Could you copy, unchanged, the lines of the listing below that start with the line containing "Page size: 1500x1125." and go on through the line containing "text_box [686, 349, 1240, 414]"?

Provided information |
━━━━━━━━

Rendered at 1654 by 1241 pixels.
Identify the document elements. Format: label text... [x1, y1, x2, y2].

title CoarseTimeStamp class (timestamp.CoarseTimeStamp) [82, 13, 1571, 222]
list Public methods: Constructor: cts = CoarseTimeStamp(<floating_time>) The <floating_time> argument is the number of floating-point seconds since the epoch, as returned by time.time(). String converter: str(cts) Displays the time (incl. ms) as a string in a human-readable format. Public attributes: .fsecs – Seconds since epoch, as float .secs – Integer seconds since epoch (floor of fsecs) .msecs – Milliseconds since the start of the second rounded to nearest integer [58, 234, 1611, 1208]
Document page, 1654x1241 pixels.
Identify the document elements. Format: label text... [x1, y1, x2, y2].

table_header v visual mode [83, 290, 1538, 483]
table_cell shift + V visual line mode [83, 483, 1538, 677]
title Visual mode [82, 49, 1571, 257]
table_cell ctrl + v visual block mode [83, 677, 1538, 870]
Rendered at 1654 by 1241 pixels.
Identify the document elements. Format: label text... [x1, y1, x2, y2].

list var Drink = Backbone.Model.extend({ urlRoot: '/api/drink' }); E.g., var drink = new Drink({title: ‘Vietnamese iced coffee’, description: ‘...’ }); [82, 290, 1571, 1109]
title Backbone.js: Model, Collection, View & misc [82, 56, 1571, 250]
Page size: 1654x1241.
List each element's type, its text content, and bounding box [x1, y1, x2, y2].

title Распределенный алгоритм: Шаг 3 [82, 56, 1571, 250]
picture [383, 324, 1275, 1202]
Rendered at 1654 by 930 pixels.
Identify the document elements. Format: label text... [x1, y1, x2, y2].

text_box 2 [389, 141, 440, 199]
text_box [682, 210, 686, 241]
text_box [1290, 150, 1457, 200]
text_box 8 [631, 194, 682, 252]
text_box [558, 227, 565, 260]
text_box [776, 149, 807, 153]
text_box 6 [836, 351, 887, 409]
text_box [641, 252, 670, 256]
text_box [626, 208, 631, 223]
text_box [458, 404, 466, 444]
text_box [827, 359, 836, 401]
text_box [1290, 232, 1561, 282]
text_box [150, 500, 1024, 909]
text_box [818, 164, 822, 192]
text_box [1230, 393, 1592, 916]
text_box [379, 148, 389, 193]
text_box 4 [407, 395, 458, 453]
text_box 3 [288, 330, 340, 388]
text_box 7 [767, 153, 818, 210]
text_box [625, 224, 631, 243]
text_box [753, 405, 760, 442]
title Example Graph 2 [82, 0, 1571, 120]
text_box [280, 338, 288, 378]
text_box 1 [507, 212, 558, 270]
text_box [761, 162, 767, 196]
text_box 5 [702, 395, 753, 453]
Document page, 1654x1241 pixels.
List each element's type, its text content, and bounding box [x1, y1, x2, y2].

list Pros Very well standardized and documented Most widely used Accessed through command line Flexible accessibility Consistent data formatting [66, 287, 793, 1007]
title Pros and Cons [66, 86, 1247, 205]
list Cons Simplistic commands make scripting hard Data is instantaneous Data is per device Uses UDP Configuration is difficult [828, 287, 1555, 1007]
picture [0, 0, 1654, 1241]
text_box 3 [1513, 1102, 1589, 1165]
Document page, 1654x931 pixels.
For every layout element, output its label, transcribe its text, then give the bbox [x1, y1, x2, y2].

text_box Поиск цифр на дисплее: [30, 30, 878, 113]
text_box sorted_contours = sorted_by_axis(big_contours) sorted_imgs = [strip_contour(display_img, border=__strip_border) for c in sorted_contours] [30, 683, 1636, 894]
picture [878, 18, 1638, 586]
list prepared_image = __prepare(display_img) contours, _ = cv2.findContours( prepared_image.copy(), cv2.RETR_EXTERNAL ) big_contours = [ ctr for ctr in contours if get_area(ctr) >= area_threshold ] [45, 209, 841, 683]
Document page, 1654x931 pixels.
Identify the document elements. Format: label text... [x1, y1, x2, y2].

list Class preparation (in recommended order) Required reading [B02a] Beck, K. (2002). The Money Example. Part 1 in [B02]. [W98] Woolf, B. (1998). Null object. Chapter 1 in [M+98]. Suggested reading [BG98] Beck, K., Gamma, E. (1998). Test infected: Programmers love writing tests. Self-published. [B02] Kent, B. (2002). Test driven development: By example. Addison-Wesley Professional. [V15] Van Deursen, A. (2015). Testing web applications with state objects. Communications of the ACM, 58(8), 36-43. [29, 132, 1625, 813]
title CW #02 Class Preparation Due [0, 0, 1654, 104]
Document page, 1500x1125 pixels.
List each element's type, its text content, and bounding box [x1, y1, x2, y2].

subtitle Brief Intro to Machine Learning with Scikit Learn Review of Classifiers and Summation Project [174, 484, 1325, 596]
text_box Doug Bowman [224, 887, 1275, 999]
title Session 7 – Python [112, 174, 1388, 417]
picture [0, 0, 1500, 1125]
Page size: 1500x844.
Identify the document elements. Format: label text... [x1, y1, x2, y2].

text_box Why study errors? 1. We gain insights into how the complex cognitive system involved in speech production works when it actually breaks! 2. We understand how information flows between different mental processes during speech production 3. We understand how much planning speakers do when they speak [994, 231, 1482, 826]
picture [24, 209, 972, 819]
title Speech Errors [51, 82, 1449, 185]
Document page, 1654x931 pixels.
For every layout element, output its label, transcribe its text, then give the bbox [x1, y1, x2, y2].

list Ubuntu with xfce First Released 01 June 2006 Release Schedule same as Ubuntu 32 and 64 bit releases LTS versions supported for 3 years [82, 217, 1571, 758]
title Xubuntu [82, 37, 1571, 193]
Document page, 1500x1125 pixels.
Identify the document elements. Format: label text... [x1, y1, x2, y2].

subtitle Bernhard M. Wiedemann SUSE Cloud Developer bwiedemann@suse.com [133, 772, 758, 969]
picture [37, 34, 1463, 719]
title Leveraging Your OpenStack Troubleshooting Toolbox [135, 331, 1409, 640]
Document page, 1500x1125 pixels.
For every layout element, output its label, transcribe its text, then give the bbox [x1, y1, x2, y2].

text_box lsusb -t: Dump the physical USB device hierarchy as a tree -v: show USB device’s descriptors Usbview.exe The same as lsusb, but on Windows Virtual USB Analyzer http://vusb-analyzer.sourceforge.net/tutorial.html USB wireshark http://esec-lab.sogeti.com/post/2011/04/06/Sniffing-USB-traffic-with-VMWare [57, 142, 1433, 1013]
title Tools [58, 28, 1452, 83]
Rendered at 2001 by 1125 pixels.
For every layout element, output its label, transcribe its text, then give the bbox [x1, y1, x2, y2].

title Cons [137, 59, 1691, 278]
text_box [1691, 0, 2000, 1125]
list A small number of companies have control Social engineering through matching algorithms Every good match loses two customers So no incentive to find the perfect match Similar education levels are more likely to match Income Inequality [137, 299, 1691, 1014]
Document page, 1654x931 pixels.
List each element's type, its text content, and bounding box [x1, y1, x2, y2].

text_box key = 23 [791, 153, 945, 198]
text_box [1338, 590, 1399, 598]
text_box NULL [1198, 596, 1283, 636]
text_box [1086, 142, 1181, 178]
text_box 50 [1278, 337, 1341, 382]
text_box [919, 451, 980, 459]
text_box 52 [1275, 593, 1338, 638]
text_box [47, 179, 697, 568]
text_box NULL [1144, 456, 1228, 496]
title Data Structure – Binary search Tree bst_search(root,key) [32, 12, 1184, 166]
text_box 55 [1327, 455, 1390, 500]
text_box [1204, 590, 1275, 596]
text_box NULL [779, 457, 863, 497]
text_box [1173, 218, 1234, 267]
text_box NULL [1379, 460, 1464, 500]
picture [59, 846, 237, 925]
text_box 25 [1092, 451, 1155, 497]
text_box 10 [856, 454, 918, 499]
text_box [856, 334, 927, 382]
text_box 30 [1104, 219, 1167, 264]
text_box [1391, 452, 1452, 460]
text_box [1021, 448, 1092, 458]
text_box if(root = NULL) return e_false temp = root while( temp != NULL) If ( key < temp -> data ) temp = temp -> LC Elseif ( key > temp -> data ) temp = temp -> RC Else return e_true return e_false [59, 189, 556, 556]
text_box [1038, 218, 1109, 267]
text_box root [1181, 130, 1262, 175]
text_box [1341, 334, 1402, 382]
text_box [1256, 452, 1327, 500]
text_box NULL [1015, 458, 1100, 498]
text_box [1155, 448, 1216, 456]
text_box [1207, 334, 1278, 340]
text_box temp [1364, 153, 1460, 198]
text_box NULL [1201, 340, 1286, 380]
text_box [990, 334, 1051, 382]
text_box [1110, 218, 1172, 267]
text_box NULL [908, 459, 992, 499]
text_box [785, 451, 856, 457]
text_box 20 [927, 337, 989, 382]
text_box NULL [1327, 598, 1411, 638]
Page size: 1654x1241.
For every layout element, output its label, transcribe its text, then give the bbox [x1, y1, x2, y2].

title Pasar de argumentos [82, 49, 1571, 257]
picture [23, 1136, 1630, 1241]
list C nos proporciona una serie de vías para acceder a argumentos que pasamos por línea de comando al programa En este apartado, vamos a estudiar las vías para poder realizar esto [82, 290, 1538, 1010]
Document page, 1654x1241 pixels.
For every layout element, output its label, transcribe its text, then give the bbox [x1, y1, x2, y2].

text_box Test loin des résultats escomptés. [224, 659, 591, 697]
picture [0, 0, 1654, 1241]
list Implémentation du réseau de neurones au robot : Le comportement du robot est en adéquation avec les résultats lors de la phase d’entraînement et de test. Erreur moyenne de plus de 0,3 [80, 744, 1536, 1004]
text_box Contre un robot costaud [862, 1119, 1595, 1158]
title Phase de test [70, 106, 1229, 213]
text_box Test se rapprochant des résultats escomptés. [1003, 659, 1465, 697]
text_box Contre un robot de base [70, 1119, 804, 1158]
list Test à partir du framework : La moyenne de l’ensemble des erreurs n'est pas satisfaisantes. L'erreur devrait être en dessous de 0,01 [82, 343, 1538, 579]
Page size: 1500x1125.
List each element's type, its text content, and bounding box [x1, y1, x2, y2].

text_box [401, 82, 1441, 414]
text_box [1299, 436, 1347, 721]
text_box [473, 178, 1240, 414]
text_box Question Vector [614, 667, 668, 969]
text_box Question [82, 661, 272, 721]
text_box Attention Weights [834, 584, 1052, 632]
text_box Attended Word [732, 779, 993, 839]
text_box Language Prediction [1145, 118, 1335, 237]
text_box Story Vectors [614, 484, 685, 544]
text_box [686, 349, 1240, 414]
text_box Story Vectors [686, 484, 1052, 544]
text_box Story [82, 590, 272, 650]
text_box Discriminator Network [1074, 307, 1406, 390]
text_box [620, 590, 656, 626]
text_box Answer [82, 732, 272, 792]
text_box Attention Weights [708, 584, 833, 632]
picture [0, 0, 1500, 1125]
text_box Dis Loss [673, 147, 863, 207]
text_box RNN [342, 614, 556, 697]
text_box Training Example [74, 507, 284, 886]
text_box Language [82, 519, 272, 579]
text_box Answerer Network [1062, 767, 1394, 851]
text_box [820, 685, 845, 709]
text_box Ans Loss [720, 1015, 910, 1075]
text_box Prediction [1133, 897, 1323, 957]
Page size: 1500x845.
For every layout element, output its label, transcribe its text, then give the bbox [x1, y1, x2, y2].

━━━━━━━━

Worked answer |
Page size: 1500x1125.
List each element's type, its text content, and bounding box [x1, y1, x2, y2].

text_box [401, 82, 1441, 414]
text_box [1299, 436, 1347, 721]
text_box [473, 178, 1240, 414]
text_box Question Vector [614, 667, 668, 969]
text_box Question [82, 661, 272, 721]
text_box Attention Weights [834, 584, 1052, 632]
text_box Attended Word [732, 779, 993, 839]
text_box Language Prediction [1145, 118, 1335, 237]
text_box Story Vectors [614, 484, 685, 544]
text_box [686, 349, 1240, 414]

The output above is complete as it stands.